2019 wildfire in Northern California

The South Fire was a wildfire that burned on the southeast side of Tomhead Mountain in Shasta-Trinity National Forest in Tehama County, California in the United States. The fire was started by a lightning strike, making it one of 26 reported fires in the area due to thunderstorm. On October 17, the fire had burned 5,332 acre and was 75 percent contained. Select trails and roads in the fire area were closed.

==Progression==
The South Fire was reported on September 5 at approximately 1:45 p.m. on the southeast side of Tomhead Mountain in Shasta-Trinity National Forest. It was started as a result of a lightning strike, along with 25 other reported fires in the area started due to a thunderstorm. As of September 6, the fire had burned an estimated 1200 acre and 24-hours later, it had grown to 1665 acre.
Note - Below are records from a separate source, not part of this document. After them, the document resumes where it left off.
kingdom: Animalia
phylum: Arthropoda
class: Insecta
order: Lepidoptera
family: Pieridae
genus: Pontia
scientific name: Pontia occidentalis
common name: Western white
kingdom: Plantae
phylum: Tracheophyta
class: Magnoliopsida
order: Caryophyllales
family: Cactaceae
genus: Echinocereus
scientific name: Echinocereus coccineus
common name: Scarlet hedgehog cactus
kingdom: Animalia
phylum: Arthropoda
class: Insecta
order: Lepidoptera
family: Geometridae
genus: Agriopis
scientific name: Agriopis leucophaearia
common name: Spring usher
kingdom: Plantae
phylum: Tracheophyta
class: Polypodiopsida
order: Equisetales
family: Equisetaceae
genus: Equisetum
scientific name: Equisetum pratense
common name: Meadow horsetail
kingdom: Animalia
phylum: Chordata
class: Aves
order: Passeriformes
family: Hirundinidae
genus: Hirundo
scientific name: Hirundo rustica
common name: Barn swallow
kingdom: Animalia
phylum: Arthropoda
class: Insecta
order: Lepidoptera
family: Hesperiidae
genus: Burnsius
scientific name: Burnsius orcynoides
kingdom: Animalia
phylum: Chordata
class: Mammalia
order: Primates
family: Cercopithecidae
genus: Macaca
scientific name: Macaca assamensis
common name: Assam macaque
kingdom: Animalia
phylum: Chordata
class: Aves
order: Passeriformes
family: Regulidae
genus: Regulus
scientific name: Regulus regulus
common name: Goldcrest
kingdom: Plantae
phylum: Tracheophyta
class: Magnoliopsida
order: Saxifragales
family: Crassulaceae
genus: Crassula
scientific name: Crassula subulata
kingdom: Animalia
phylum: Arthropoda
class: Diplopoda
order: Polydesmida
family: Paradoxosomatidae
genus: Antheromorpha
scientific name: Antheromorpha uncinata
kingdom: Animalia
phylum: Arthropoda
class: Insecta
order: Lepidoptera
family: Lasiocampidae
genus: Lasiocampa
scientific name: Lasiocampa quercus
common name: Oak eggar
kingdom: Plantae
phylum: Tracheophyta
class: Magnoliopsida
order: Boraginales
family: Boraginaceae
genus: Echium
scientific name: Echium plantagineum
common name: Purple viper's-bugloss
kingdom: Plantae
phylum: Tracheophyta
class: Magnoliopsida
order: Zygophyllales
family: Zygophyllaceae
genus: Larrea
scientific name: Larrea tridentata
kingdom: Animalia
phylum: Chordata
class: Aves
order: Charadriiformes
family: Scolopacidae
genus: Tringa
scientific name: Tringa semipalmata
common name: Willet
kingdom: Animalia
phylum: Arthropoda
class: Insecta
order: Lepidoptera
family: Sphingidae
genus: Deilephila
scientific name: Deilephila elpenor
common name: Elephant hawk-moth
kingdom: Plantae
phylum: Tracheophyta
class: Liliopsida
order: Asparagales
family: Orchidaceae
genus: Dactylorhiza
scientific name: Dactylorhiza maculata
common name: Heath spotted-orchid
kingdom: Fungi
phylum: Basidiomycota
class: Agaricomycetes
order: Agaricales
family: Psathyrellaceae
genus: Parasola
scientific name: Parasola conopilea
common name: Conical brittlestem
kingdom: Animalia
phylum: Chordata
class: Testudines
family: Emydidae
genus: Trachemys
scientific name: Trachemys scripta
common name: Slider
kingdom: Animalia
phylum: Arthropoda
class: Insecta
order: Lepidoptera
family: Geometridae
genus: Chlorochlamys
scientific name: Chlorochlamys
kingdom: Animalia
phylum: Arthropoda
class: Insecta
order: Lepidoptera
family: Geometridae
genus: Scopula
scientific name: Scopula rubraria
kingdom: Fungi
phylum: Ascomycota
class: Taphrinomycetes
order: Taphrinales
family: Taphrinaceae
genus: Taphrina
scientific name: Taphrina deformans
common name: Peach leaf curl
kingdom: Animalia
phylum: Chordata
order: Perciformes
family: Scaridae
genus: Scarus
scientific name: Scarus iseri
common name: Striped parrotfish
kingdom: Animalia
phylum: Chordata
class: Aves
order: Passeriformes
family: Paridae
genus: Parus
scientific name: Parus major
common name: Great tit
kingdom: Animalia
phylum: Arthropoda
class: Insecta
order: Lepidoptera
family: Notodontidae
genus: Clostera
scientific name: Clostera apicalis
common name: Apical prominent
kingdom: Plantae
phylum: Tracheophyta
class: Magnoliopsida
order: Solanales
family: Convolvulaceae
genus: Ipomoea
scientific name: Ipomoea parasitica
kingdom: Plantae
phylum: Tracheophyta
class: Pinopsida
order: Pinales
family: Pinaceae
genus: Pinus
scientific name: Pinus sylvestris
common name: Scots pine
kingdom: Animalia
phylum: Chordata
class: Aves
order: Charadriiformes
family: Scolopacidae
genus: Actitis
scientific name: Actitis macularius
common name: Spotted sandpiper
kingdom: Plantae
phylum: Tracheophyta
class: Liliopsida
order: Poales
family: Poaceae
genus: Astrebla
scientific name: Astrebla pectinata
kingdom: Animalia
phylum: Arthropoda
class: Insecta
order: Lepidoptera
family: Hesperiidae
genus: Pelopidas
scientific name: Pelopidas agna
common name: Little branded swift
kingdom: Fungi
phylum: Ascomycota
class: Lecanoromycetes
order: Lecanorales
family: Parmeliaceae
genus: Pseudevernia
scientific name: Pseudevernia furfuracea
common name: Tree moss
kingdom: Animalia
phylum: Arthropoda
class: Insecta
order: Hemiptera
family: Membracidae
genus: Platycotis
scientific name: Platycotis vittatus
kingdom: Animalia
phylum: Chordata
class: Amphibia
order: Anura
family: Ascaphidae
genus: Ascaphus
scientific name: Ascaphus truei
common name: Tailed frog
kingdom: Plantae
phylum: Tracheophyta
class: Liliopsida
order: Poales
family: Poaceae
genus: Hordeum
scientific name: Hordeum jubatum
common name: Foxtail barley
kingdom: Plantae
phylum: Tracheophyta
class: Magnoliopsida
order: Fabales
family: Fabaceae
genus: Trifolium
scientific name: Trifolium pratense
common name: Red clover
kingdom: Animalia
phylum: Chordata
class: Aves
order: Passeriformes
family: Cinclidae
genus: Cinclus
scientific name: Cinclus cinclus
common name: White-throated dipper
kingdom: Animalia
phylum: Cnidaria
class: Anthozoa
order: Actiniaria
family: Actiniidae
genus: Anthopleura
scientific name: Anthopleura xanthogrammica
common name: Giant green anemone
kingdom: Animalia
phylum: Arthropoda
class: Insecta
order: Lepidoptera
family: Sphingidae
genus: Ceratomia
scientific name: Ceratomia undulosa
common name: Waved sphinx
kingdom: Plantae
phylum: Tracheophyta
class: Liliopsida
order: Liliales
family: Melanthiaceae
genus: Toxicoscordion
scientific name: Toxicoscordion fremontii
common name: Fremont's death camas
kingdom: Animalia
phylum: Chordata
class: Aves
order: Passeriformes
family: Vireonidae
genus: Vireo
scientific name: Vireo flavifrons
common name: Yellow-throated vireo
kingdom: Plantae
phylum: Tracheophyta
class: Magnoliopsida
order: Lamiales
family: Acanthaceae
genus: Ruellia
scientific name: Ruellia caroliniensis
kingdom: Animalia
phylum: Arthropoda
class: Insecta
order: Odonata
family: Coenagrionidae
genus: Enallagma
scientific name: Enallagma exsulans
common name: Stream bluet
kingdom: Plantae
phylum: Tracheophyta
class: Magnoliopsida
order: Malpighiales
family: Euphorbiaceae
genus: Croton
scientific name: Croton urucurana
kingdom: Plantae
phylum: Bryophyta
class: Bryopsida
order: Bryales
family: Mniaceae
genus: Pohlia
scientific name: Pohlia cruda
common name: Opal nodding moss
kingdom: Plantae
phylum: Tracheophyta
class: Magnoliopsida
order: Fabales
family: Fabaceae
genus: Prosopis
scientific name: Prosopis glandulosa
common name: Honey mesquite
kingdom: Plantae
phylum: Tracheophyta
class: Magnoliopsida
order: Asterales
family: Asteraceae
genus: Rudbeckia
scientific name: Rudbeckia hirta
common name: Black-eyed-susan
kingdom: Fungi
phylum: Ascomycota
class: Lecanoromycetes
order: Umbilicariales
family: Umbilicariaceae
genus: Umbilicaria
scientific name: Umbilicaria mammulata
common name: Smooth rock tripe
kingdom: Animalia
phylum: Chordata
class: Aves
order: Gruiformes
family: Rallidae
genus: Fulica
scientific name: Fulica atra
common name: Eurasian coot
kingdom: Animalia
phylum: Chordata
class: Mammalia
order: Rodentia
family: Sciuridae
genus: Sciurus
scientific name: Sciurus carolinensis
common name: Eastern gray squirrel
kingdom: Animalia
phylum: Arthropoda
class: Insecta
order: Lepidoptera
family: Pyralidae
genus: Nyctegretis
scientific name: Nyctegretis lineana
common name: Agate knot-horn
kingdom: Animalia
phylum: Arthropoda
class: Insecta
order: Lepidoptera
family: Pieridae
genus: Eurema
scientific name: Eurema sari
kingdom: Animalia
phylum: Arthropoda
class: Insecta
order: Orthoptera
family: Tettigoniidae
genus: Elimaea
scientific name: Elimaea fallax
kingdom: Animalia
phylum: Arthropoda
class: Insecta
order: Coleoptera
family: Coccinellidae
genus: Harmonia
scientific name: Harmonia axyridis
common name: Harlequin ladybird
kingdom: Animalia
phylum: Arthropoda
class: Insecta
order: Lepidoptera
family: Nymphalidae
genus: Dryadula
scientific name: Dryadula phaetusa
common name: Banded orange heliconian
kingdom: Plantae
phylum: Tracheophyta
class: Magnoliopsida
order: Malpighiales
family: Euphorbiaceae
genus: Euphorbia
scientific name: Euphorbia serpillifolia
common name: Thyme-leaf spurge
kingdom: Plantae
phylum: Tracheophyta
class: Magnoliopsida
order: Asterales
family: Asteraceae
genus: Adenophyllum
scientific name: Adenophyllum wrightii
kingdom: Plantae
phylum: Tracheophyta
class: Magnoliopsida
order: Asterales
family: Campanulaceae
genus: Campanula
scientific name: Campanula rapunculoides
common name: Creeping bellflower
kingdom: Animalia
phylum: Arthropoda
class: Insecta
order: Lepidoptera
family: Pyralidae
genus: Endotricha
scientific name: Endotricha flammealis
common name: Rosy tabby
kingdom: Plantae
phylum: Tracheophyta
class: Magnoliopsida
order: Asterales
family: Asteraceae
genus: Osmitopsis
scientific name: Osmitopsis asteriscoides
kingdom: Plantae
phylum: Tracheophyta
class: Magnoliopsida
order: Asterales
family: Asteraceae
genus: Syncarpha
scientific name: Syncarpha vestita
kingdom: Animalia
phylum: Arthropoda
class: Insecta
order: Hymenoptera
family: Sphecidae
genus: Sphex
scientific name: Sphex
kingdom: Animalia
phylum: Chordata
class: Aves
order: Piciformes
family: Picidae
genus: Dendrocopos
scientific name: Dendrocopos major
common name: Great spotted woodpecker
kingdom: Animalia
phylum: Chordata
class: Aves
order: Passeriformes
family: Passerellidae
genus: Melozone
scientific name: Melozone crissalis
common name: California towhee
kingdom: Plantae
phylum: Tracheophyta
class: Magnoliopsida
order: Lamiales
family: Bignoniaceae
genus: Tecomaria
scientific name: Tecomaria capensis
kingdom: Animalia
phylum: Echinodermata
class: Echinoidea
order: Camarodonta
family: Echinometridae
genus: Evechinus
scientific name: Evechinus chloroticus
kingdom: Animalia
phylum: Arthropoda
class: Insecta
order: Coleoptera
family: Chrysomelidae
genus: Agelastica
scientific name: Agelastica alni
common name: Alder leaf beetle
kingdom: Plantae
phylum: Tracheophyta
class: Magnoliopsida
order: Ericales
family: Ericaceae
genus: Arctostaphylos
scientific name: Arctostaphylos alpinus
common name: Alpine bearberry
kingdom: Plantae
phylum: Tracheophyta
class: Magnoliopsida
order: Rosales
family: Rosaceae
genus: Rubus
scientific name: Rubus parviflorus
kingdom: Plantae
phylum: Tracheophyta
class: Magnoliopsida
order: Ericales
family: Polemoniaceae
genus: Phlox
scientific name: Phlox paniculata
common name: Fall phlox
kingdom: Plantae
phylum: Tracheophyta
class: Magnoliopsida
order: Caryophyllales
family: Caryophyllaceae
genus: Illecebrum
Fire crews struggled to contain the fire due to the Red Bank Fire, which has blocked access to the South Fire. Fire authorities also moved resources to the Red Bank Fire, due to its size and proximity to populated areas. However, as of Sunday, September 8, fire crews were being sent to the South Fire, as crew gained control over the Red Bank Fire. No major structures have been threatened by the fire, which as of Sunday, was primarily burning on private land in a remote area.

==Effects==
On September 17, portion of trails and roads are closed in the fire area in Shasta-Trinity National Forest.